Young enough to play... too old to referee
Croke Park has stepped in to veto a plan which would have left the GAA facing charges of adopting an ageist policy for referees as young as 35.
Having already disappointed more-experienced referees last year by announcing that they would have to quit the inter-county scene at the age of 50, the latest proposal was to prevent anybody over the age of 35 being promoted to the elite panel for the first time.
That would have created a bizarre situation where someone over 35 could play for his county at the highest level, only to be deemed too old to referee.
If, for instance, Eamonn O'Hara (Sligo) and Tony Browne (Waterford), both of whom have remained an integral part of their county teams well past their 35th birthdays, decided to take up refereeing on their retirement, they could never hope to reach inter-county standard under the proposal.

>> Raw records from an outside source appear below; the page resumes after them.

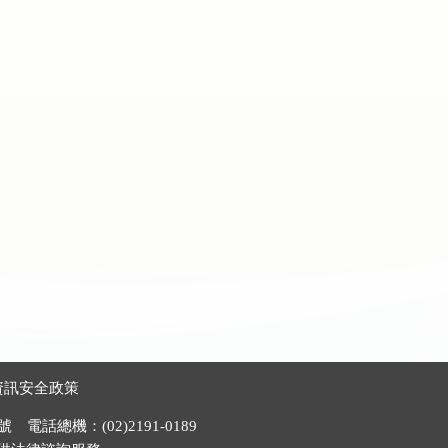
資訊安全政策
電話總機：(02)2191-0189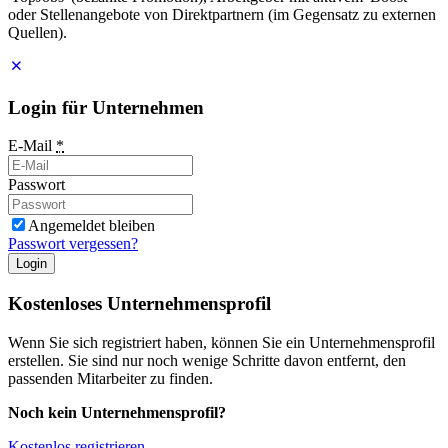
oder Stellenangebote von Direktpartnern (im Gegensatz zu externen
Quellen).
Login für Unternehmen
E-Mail
*
Passwort
Angemeldet bleiben
Passwort vergessen?
Login
Kostenloses Unternehmensprofil
Wenn Sie sich registriert haben, können Sie ein Unternehmensprofil
erstellen. Sie sind nur noch wenige Schritte davon entfernt, den
passenden Mitarbeiter zu finden.
Noch kein Unternehmensprofil?
Kostenlos registrieren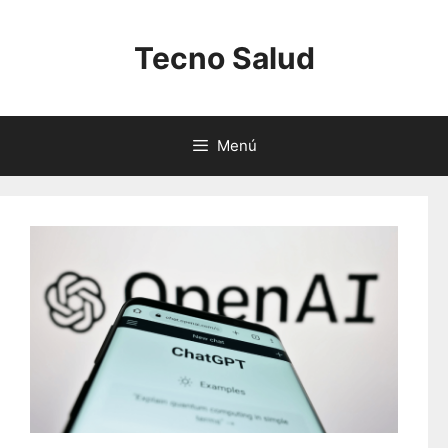
Saltar
al
Tecno Salud
contenido
Menú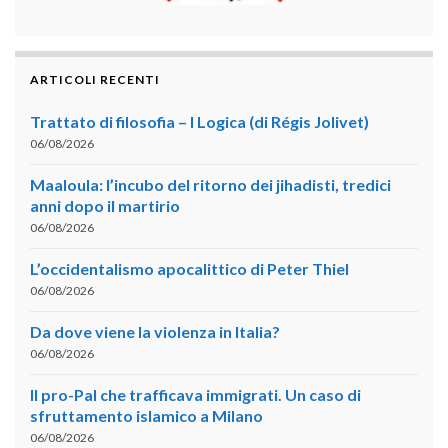
ARTICOLI RECENTI
Trattato di filosofia – I Logica (di Régis Jolivet)
06/08/2026
Maaloula: l’incubo del ritorno dei jihadisti, tredici
anni dopo il martirio
06/08/2026
L’occidentalismo apocalittico di Peter Thiel
06/08/2026
Da dove viene la violenza in Italia?
06/08/2026
Il pro-Pal che trafficava immigrati. Un caso di
sfruttamento islamico a Milano
06/08/2026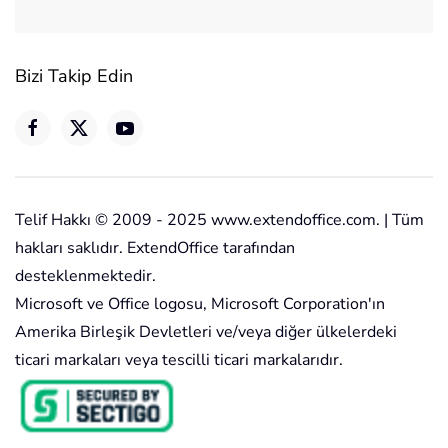
Bizi Takip Edin
Telif Hakkı © 2009 - 2025 www.extendoffice.com. | Tüm
hakları saklıdır. ExtendOffice tarafından
desteklenmektedir.
Microsoft ve Office logosu, Microsoft Corporation'ın
Amerika Birleşik Devletleri ve/veya diğer ülkelerdeki
ticari markaları veya tescilli ticari markalarıdır.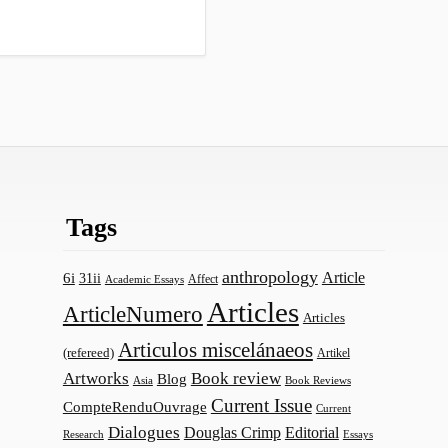
Tags
anthropology
Article
6i
31ii
Affect
Academic Essays
Articles
ArticleNumero
Articles
Articulos miscelánaeos
(refereed)
Artikel
Artworks
Book review
Blog
Asia
Book Reviews
Current Issue
CompteRenduOuvrage
Current
Dialogues
Douglas Crimp
Editorial
Research
Essays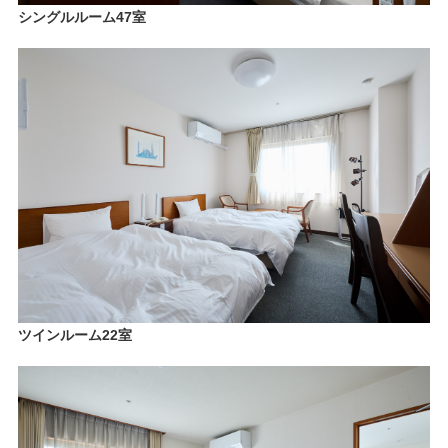
シングルルーム47室
ツインルーム22室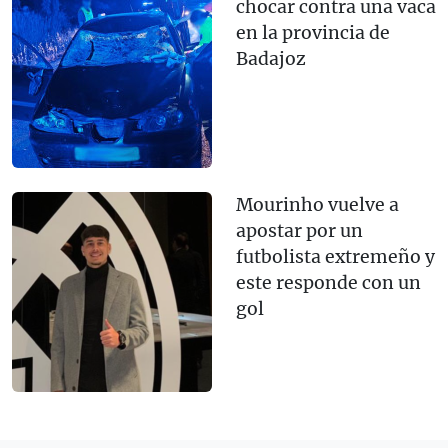
chocar contra una vaca
en la provincia de
Badajoz
Mourinho vuelve a
apostar por un
futbolista extremeño y
este responde con un
gol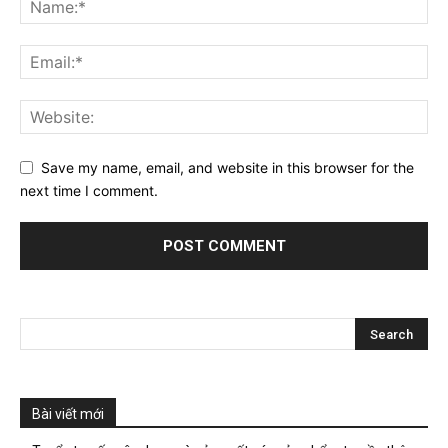
Save my name, email, and website in this browser for the
next time I comment.
Bài viết mới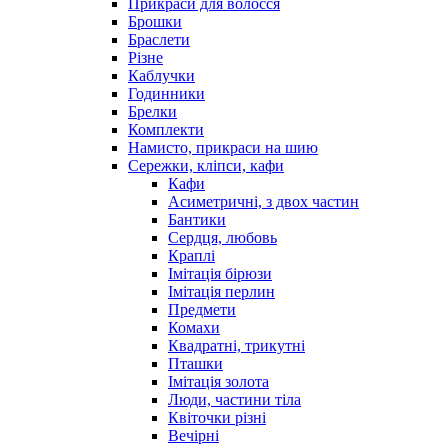
Прикраси для волосся
Брошки
Браслети
Різне
Каблучки
Годинники
Брелки
Комплекти
Намисто, прикраси на шию
Сережки, кліпси, кафи
Кафи
Асиметричні, з двох частин
Бантики
Сердця, любовь
Краплі
Імітація бірюзи
Імітація перлин
Предмети
Комахи
Квадратні, трикутні
Пташки
Імітація золота
Люди, частини тіла
Квіточки різні
Вечірні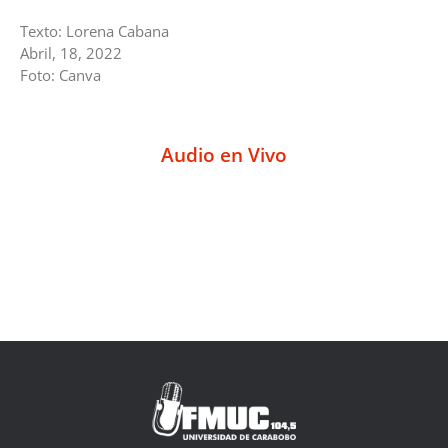
Texto: Lorena Cabana
Abril, 18, 2022
Foto: Canva
Audio en Vivo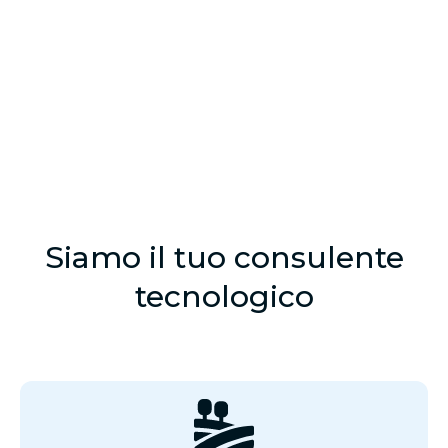
Siamo il tuo consulente
tecnologico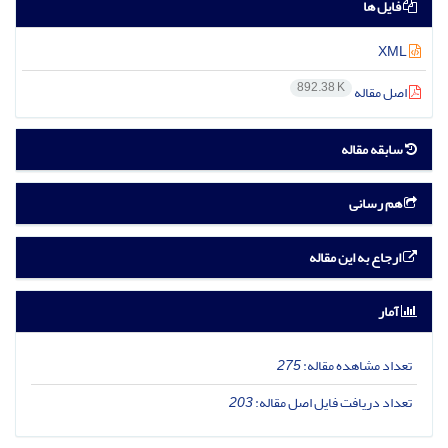
فایل ها
XML
892.38 K
اصل مقاله
سابقه مقاله
هم رسانی
ارجاع به این مقاله
آمار
تعداد مشاهده مقاله:
275
تعداد دریافت فایل اصل مقاله:
203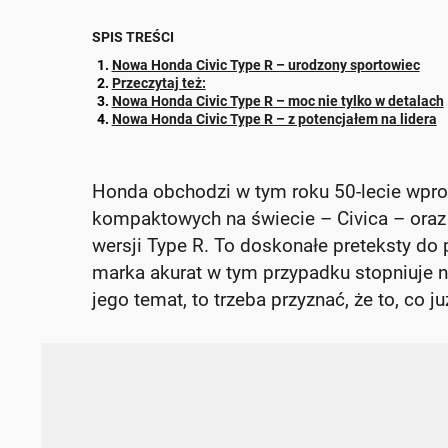
SPIS TREŚCI
Nowa Honda Civic Type R – urodzony sportowiec
Przeczytaj też:
Nowa Honda Civic Type R – moc nie tylko w detalach
Nowa Honda Civic Type R – z potencjałem na lidera
Honda obchodzi w tym roku 50-lecie wpro
kompaktowych na świecie – Civica – oraz 
wersji Type R. To doskonałe preteksty do 
marka akurat w tym przypadku stopniuje na
jego temat, to trzeba przyznać, że to, co 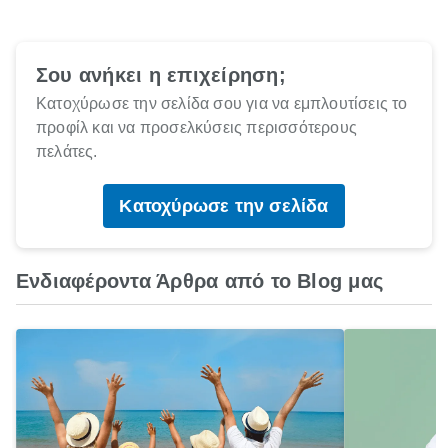
Σου ανήκει η επιχείρηση;
Κατοχύρωσε την σελίδα σου για να εμπλουτίσεις το
προφίλ και να προσελκύσεις περισσότερους
πελάτες.
Κατοχύρωσε την σελίδα
Ενδιαφέροντα Άρθρα από το Blog μας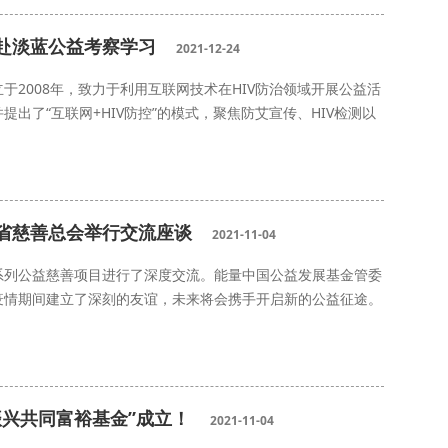
赴淡蓝公益考察学习
2021-12-24
2008年，致力于利用互联网技术在HIV防治领域开展公益活
出了“互联网+HIV防控”的模式，聚焦防艾宣传、HIV检测以
省慈善总会举行交流座谈
2021-11-04
系列公益慈善项目进行了深度交流。能量中国公益发展基金管委
疫情期间建立了深刻的友谊，未来将会携手开启新的公益征途。
振兴共同富裕基金”成立！
2021-11-04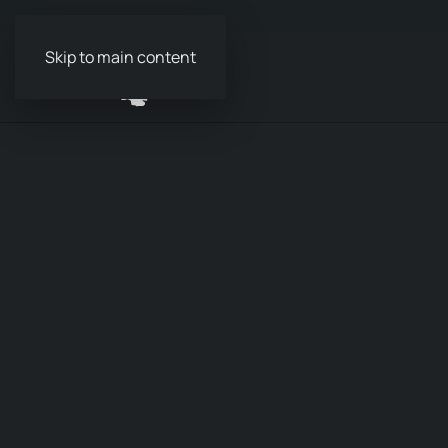
Skip to main content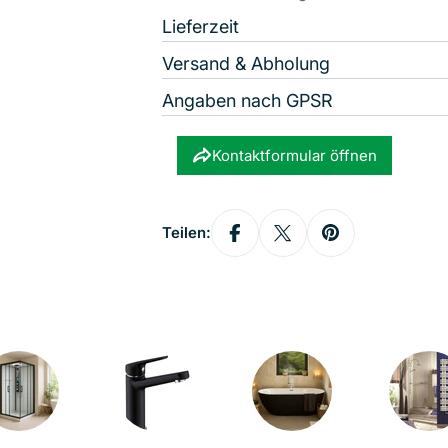
Lieferzeit
Versand & Abholung
Angaben nach GPSR
Kontaktformular öffnen
Teilen: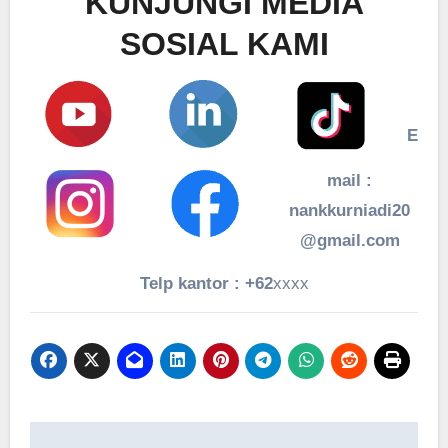
KUNJUNGI MEDIA
SOSIAL KAMI
E
mail :
nankkurniadi20
@gmail.com
Telp kantor : +62
xxxx
Navigasi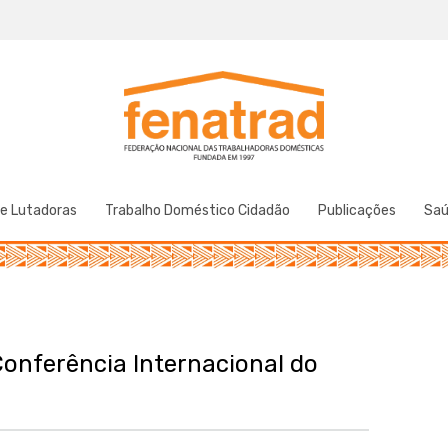
Federação Nacional das Trabalhadoras Domésticas
Fenatrad
de Lutadoras
Trabalho Doméstico Cidadão
Publicações
Sa
onferência Internacional do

On a more practical level, it would mean that anyone who took up refereeing in the 32-33 age-bracket could not realistically aspire to reaching inter-county level before the cut-off point.
The proposal emerged from the National Referees' Committee (NRC), but once it came to the attention of the GAA's Management Committee, headed by Christy Cooney and Paraic Duffy, clarification was sought.
Management feared that if the 35-year age limit was applied, it would seriously reduce the intake of referees, especially among those who were planning to take it up after retiring from playing either at club or county level. The plan was later vetoed by Management.
NRC chairman Michael Curley said that the proposal was designed to encourage counties to recruit referees at a younger age.
An upper age limit for inter-county referees is in place, stipulating that they must retire at the age of 50. Donegal's Jimmy White is the latest to be forced out on age grounds, having refereed his last game in the Derry-Tyrone McKenna Cup final earlier this month.